In the present paper, we introduce a message-recovery attack based on the Modular Knapsack Problem, applicable to all variants of the NTRU-HPS cryptosystem. Assuming that a fraction $\epsilon$ of the coefficients of the message ${\bf{m}}\in\{-1,0,1\}^N$ and of the nonce vector ${\bf r}\in\{-1,0,1\}^N$ are known in advance at random positions, we reduce message decryption to finding a short vector in a lattice that encodes an instance of a modular knapsack system. This allows us to address a key question: how much information about ${\bf m}$, or about the pair $({\bf m},{\bf r})$, is required before recovery becomes feasible? A FLATTER reduction successfully recovers the message, in practice when $\epsilon\approx 0.45$. Our implementation finds ${\bf m}$ within a few minutes on a commodity desktop.

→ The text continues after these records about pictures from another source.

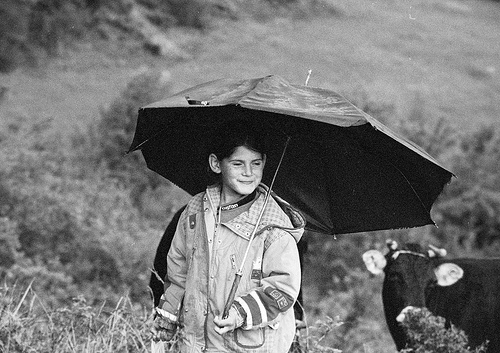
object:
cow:
[354, 237, 491, 346]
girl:
[157, 132, 310, 350]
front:
[162, 184, 301, 353]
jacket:
[156, 188, 309, 350]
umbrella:
[133, 67, 456, 335]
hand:
[212, 300, 247, 334]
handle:
[220, 272, 241, 318]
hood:
[202, 185, 310, 240]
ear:
[431, 262, 462, 285]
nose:
[392, 302, 431, 329]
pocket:
[233, 325, 270, 350]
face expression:
[222, 149, 270, 192]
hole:
[186, 96, 221, 114]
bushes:
[1, 71, 497, 278]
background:
[2, 2, 499, 243]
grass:
[8, 1, 499, 130]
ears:
[361, 250, 386, 275]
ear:
[208, 153, 221, 173]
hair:
[207, 121, 273, 158]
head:
[358, 238, 464, 327]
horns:
[382, 236, 446, 257]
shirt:
[217, 195, 263, 223]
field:
[2, 3, 498, 263]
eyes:
[388, 274, 401, 281]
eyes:
[230, 163, 242, 169]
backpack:
[291, 217, 309, 317]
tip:
[299, 64, 319, 90]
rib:
[361, 139, 458, 229]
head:
[206, 126, 268, 194]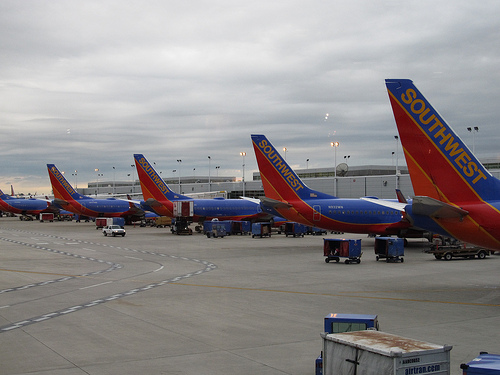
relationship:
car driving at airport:
[88, 217, 140, 248] [13, 77, 478, 369]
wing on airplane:
[3, 197, 49, 209] [130, 151, 291, 236]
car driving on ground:
[102, 224, 129, 238] [2, 216, 498, 373]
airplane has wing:
[247, 132, 413, 239] [247, 128, 327, 218]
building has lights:
[163, 162, 411, 197] [233, 140, 349, 160]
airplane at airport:
[383, 77, 493, 267] [0, 121, 498, 372]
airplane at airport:
[247, 131, 407, 238] [0, 121, 498, 372]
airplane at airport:
[130, 151, 256, 237] [0, 121, 498, 372]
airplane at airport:
[0, 176, 50, 225] [0, 121, 498, 372]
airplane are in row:
[130, 151, 291, 236] [0, 78, 499, 260]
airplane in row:
[383, 77, 500, 261] [0, 78, 499, 260]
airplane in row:
[247, 132, 413, 239] [0, 78, 499, 260]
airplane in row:
[130, 151, 291, 236] [0, 78, 499, 260]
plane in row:
[47, 161, 140, 226] [0, 78, 499, 260]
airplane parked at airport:
[383, 77, 500, 261] [0, 121, 498, 372]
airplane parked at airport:
[247, 132, 413, 239] [0, 121, 498, 372]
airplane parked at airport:
[130, 151, 291, 236] [0, 121, 498, 372]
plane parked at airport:
[47, 161, 140, 226] [0, 121, 498, 372]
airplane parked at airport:
[0, 187, 72, 224] [0, 121, 498, 372]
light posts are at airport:
[226, 139, 352, 172] [0, 121, 498, 372]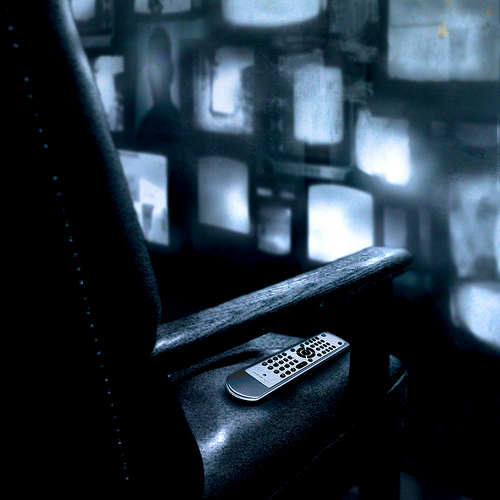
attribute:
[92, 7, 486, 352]
screens — blue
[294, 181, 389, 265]
screen — monitor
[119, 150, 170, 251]
screen — monitor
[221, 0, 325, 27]
screen — background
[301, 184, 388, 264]
screen — monitor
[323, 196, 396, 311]
screen — background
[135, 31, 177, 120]
monitor screen — background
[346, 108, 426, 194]
screen — monitor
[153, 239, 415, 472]
armrest — wood grain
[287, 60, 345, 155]
monitor screen — background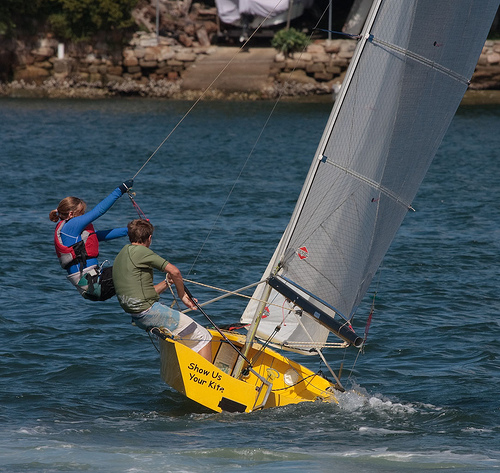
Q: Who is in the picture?
A: A man and a woman.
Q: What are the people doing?
A: Sailing.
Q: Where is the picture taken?
A: An ocean.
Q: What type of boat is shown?
A: Sailing boat.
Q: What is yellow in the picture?
A: Boat.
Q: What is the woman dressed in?
A: A wetsuit.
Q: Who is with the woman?
A: A man.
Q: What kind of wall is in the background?
A: A stone wall.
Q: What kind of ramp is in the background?
A: Boat.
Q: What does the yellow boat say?
A: Show Us Your Kite.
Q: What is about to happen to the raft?
A: Sink.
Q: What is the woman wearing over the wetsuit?
A: A life vest.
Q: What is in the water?
A: Waves.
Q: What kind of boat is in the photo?
A: Sailboat.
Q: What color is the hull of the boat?
A: Yellow.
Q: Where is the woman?
A: Far left of boat.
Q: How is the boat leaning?
A: To the right.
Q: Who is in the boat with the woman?
A: A man.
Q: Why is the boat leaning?
A: Wind.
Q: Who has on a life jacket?
A: Woman.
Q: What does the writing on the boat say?
A: Show us your kite.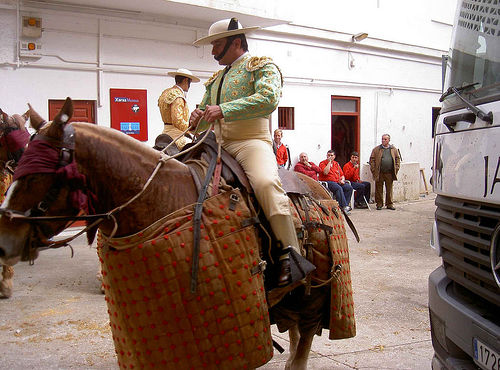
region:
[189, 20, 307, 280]
A rider on a horse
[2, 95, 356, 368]
A decorated horse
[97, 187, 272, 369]
A thick cloth tied around the horse's chest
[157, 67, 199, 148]
Another horse rider in golden jacket.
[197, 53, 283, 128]
A green ceremonial jacket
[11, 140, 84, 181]
A blindfold on the horse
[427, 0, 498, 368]
A big truck or bus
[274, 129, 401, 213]
People in a row looking on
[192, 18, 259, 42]
A wide brim white hat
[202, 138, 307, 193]
Saddle on the horse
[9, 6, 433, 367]
man on a horse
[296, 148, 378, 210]
people sitting on a bench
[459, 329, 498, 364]
license plate on a bus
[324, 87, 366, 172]
doorway of a building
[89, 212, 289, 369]
blanket on a horse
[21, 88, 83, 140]
ears on a horse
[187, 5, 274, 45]
hat on a man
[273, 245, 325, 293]
stirrup on a horse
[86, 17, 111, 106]
metal pipe on a building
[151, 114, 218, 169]
rope on a horse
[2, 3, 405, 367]
Man on a horse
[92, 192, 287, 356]
Horse with a decorative blanket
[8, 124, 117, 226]
Horse with a blindfold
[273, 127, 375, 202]
Men sitting next to wall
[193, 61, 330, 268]
Man wearing a decorative outfit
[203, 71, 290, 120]
Light green jacket with yellow print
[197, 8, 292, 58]
A white hat with black trim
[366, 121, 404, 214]
A man wearing a brown coat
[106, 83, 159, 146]
A red sign on wall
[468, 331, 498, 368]
A white license plate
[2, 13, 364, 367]
A man sitting on a horse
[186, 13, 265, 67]
Hat on man's head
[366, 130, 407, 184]
Man wearing a brown jacket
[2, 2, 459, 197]
A white building in the background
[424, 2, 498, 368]
The front of a truck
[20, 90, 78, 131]
Two brown ears of a horse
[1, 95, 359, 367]
A brown colored horse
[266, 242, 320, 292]
A foot in a stirrup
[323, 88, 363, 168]
The door of a building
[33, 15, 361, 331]
man riding brown horse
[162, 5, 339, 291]
man wearing white hat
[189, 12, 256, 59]
white hat with black strap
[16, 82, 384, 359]
horse is blindfolded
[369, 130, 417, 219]
man wearing brown coat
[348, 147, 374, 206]
man wearing red shirt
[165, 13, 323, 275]
man wearing green jacket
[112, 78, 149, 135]
red sign on building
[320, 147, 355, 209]
man sitting on chair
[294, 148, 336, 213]
man looking at the horses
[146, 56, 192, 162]
a man on the horse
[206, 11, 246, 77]
a man wearing a hat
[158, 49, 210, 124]
a man wearin g aht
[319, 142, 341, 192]
a person sitting down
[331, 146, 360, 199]
a person sitting down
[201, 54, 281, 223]
a person sitting down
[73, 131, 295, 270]
man over a horse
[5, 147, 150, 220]
brown horse head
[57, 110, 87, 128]
left ear of the horse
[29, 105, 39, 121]
right ear of the horse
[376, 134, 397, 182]
man whit a gray shirt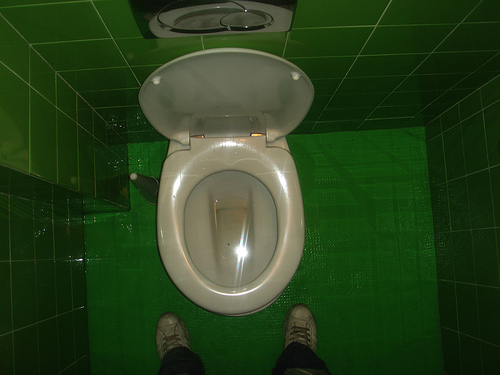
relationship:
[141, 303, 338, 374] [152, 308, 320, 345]
person wearing shoes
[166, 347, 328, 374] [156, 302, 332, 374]
blue jeans on person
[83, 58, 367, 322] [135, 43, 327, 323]
seat of toilet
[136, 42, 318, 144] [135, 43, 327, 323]
lid of toilet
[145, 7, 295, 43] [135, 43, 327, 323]
mirror above toilet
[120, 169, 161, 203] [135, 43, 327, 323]
brush beside toilet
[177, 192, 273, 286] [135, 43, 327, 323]
water inside toilet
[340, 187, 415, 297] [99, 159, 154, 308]
item on floor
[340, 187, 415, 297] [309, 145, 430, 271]
item on floor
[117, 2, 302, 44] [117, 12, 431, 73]
paper dispenser on wall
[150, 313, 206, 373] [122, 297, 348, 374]
leg of a man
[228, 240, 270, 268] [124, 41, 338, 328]
glare in toilet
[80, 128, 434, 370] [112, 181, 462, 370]
tile on floor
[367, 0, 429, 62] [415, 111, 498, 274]
tile on wall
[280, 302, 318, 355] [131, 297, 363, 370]
shoe on feet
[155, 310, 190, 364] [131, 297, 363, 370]
shoe on feet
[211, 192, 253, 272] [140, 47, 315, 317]
water in toilet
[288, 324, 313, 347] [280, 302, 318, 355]
shoelaces on shoe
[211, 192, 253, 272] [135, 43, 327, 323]
water in toilet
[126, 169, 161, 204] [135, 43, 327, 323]
brush next to toilet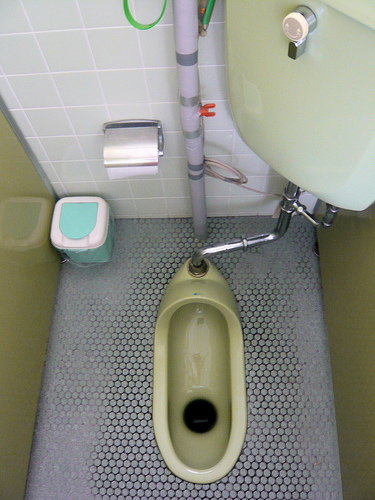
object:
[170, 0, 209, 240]
pipe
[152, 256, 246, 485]
bowl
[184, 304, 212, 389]
water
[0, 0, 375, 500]
bathroom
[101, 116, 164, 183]
holder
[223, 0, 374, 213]
toilet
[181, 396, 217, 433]
hole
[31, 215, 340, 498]
floor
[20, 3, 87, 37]
tile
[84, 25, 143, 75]
tile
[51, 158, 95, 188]
tile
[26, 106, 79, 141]
tile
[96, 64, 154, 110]
tile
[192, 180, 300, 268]
pipe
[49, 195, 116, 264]
receptacle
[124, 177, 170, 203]
tile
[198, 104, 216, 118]
knob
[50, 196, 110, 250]
lid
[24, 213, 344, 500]
ground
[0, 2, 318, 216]
wall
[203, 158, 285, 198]
cord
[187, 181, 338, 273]
pipe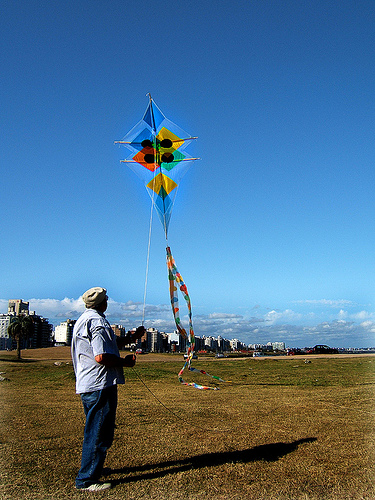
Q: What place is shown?
A: It is a park.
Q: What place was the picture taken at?
A: It was taken at the park.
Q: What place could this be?
A: It is a park.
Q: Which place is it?
A: It is a park.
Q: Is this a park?
A: Yes, it is a park.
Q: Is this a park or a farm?
A: It is a park.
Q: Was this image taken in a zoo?
A: No, the picture was taken in a park.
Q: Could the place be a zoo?
A: No, it is a park.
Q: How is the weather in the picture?
A: It is clear.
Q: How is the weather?
A: It is clear.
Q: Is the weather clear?
A: Yes, it is clear.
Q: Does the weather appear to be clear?
A: Yes, it is clear.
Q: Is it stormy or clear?
A: It is clear.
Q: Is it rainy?
A: No, it is clear.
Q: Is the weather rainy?
A: No, it is clear.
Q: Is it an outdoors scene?
A: Yes, it is outdoors.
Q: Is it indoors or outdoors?
A: It is outdoors.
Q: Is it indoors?
A: No, it is outdoors.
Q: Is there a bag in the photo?
A: No, there are no bags.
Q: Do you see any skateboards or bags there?
A: No, there are no bags or skateboards.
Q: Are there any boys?
A: No, there are no boys.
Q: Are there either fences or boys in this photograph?
A: No, there are no boys or fences.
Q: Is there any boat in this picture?
A: No, there are no boats.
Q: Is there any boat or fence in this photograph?
A: No, there are no boats or fences.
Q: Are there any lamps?
A: No, there are no lamps.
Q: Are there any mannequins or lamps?
A: No, there are no lamps or mannequins.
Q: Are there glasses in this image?
A: No, there are no glasses.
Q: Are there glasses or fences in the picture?
A: No, there are no glasses or fences.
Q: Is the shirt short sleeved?
A: Yes, the shirt is short sleeved.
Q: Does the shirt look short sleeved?
A: Yes, the shirt is short sleeved.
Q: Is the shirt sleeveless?
A: No, the shirt is short sleeved.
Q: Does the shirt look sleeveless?
A: No, the shirt is short sleeved.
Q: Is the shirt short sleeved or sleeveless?
A: The shirt is short sleeved.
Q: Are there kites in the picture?
A: Yes, there is a kite.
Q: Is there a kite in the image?
A: Yes, there is a kite.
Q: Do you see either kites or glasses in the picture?
A: Yes, there is a kite.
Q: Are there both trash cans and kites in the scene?
A: No, there is a kite but no trash cans.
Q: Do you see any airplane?
A: No, there are no airplanes.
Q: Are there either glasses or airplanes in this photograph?
A: No, there are no airplanes or glasses.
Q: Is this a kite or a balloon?
A: This is a kite.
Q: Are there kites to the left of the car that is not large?
A: Yes, there is a kite to the left of the car.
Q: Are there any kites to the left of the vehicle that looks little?
A: Yes, there is a kite to the left of the car.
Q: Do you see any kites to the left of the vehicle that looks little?
A: Yes, there is a kite to the left of the car.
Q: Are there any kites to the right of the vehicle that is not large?
A: No, the kite is to the left of the car.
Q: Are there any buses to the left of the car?
A: No, there is a kite to the left of the car.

翻译：本文提出一种基于模背包问题的消息恢复攻击方法，适用于NTRU-HPS密码系统的所有变体。假设消息向量${\\bf{m}}\\in\\{-1,0,1\\}^N$与非ce向量${\\bf r}\\in\\{-1,0,1\\}^N$中随机位置的$\\epsilon$比例系数已知，我们将消息解密问题转化为在编码模背包系统实例的格中寻找短向量。这使我们能够解决一个关键问题：在恢复变得可行之前，需要多少关于${\\bf m}$或关于对$({\\bf m},{\\bf r})$的信息？FLATTER归约方法在实际中当$\\epsilon\\approx 0.45$时能成功恢复消息。我们的实现在普通台式机上可在几分钟内找到${\\bf m}$。